Переписка Горького и Богданова продолжалась в месяцы, последовавшие за закрытием школы. Анализируя письма, можно увидеть постоянные попытки Богданова вовлечь Горького в проект открытия новой школы в Болонье, а также в издательские планы. Однако эти попытки не увенчались успехом. Писатель отвечает на письма в холодном тоне и отказывается преподавать в Болонской школе[197]. Горький также не подписал программное заявление сторонников партийной группы «Вперед». В конце 1910 года Горький в суровом тоне пишет Богданову: «Я, как Вам известно, очень уважаю и ценю Вас – мыслителя и революционера, но не стану отвечать на Ваши письма: вы пишете их слишком строго и так, точно вы унтер-офицер, а я – рядовой вашего взвода»[198]. В том же письме Горький обращается к обстоятельствам ссоры, связанной с Анной Александровной Малиновской, причины которой остаются не выясненными до конца: «Кстати, я нашел Ваше письмо, в коем есть следующие место: “что Луначарский мог очаровать Вас несомненным, хотя несколько безалаберным богатством натуры, это понимаю; а вот насчет Анюты, моей сестрицы, скажу прямо: тут у меня рецензия другая <…>”. В разговорах со мною и М. Ф., эта рецензия выяснилась для меня в очень нелестной форме по отношению к Анне Александровне. Вы определенно называли ее субъектом истерическим и, выражаясь мягко, склонным к преувеличениям. А когда мы трое – Вы, Луначарский и я – говорили по поводу известного инцидента – Вы отреклись от ваших письменных и устных мнений о сестре. Очень может быть, что Вам покажется смешным это – но я не забываю таких вещей, и для меня они играют решающую роль в отношениях моих к людям»[199].

Представленные данные:

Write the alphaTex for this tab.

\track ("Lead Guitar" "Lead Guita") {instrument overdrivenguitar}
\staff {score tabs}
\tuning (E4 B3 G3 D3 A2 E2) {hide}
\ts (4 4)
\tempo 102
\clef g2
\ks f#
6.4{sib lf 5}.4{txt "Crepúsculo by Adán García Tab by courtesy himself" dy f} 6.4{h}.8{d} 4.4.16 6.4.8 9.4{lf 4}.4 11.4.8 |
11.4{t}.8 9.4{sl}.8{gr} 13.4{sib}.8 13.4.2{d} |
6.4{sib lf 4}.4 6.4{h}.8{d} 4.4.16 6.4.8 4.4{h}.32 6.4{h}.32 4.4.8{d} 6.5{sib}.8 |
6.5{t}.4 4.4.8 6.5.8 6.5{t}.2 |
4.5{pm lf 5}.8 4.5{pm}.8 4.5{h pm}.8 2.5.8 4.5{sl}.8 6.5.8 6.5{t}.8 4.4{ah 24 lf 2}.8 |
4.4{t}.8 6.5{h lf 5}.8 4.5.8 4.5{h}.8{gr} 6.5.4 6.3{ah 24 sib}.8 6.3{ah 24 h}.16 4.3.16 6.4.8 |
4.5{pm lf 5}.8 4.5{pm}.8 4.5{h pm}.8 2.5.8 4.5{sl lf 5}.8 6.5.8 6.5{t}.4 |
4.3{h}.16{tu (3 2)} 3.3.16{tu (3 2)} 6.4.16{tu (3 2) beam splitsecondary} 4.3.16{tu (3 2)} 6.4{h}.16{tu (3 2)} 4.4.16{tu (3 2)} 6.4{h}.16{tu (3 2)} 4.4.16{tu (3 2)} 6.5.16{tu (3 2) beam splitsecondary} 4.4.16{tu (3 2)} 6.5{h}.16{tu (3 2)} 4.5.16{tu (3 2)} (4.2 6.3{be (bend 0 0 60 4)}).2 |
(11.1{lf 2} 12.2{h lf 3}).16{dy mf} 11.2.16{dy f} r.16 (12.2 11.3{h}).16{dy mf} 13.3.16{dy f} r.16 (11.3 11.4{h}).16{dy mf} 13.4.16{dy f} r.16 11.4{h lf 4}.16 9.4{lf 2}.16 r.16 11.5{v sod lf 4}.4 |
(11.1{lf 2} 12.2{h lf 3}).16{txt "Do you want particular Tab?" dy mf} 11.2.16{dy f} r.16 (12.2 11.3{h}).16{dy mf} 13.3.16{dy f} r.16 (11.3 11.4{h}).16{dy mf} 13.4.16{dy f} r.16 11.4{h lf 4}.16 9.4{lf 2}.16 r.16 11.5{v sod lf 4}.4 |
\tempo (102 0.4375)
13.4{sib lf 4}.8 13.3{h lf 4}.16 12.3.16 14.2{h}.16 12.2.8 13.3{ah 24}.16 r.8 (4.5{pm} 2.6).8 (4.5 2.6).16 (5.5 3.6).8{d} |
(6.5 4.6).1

...

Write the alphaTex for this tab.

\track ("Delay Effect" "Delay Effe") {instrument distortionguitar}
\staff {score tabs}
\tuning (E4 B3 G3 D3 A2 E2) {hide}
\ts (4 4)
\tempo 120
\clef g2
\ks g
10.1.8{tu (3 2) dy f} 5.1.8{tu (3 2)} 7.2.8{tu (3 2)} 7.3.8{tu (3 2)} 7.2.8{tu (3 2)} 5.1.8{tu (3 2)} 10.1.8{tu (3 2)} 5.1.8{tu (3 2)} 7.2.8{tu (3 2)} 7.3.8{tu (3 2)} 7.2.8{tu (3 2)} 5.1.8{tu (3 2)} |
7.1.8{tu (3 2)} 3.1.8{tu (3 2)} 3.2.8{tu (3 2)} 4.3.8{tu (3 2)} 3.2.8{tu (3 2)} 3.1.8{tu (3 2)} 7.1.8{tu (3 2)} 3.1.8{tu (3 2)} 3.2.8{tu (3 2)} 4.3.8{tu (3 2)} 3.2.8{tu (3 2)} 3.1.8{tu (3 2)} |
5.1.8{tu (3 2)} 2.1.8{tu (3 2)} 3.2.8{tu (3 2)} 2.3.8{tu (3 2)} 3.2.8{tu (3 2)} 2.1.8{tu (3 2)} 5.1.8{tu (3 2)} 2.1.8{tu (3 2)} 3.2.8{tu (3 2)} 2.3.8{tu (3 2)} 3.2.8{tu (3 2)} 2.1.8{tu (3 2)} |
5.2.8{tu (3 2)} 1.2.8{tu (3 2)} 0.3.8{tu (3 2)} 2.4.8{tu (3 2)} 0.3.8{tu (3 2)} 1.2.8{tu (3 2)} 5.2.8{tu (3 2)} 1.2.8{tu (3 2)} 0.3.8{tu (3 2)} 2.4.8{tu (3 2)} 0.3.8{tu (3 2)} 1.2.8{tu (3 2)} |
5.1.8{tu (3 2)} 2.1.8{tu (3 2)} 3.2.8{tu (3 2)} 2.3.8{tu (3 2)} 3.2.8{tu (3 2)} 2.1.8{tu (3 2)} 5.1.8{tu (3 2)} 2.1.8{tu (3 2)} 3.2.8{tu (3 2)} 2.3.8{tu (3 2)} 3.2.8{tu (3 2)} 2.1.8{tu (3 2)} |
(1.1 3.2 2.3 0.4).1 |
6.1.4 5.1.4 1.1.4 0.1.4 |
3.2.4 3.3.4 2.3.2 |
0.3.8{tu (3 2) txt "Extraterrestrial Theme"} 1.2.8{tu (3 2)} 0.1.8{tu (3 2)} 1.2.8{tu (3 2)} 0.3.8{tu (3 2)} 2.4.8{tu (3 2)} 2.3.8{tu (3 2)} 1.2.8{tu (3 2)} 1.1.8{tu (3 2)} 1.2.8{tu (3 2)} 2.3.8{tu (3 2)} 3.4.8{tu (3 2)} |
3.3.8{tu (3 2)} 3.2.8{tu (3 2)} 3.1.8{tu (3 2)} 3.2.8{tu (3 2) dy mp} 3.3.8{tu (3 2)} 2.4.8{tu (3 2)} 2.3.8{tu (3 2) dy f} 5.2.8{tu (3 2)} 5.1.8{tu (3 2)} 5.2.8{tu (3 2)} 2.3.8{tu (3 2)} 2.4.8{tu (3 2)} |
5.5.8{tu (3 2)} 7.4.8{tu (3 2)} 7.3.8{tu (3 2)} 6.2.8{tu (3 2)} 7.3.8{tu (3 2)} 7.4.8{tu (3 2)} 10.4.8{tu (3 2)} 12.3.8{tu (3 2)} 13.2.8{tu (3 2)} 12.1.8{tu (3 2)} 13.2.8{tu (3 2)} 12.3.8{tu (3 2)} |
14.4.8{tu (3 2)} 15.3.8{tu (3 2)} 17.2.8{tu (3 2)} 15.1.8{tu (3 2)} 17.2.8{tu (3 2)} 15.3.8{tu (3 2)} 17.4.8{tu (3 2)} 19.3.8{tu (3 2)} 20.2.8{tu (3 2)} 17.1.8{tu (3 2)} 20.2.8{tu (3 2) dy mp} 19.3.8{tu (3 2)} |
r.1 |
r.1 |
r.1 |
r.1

Задание:
Продолжите текст о переписке Горького и Богданова, начав сразу после его последнего предложения.

Письменный ответ:
В отсутствие теоретических разногласий между двумя бывшими друзьями нам кажется вполне правдоподобной точка зрения, которая относит их разрыв насчет соображений, далеких от политики. Тем более что спустя несколько лет после закрытия школы Богданов сам отмечал: «От коллективизма <…> Горький нигде прямо не отказывался»[200]. Верность Горького идеям Каприйской школы подтверждает содержание его письма к Е. К. Малиновской от 26 января (8 февраля) 1911 года, где он объясняет свой отказ от участия в Болонской школе: «Можно работать в одной линии и не встречаясь лично»[201]. Через несколько месяцев Горький обратился к Алексинскому с просьбой дать ему адрес Богданова: «Очень прошу вас будьте добры, сообщите мне адрес Станиславa Вольского и А. А. Богданова. К великому огорчению моему, у меня с последним некоторые контры, благодаря его сестрице, окаянной, но – есть идеи и могут быть предприятия, о коих он должен знать»[202]. В подтверждение своего неизменного интереса к идеям Богданова в том же письме Горький спрашивал: «Кстати, нет ли у Вас последней книги Богданова о новой культуре? <Речь идет о книге “Культурные задачи нашего времени”. М., 1911. – Примеч. публ.> Пришлите, прошу»[203].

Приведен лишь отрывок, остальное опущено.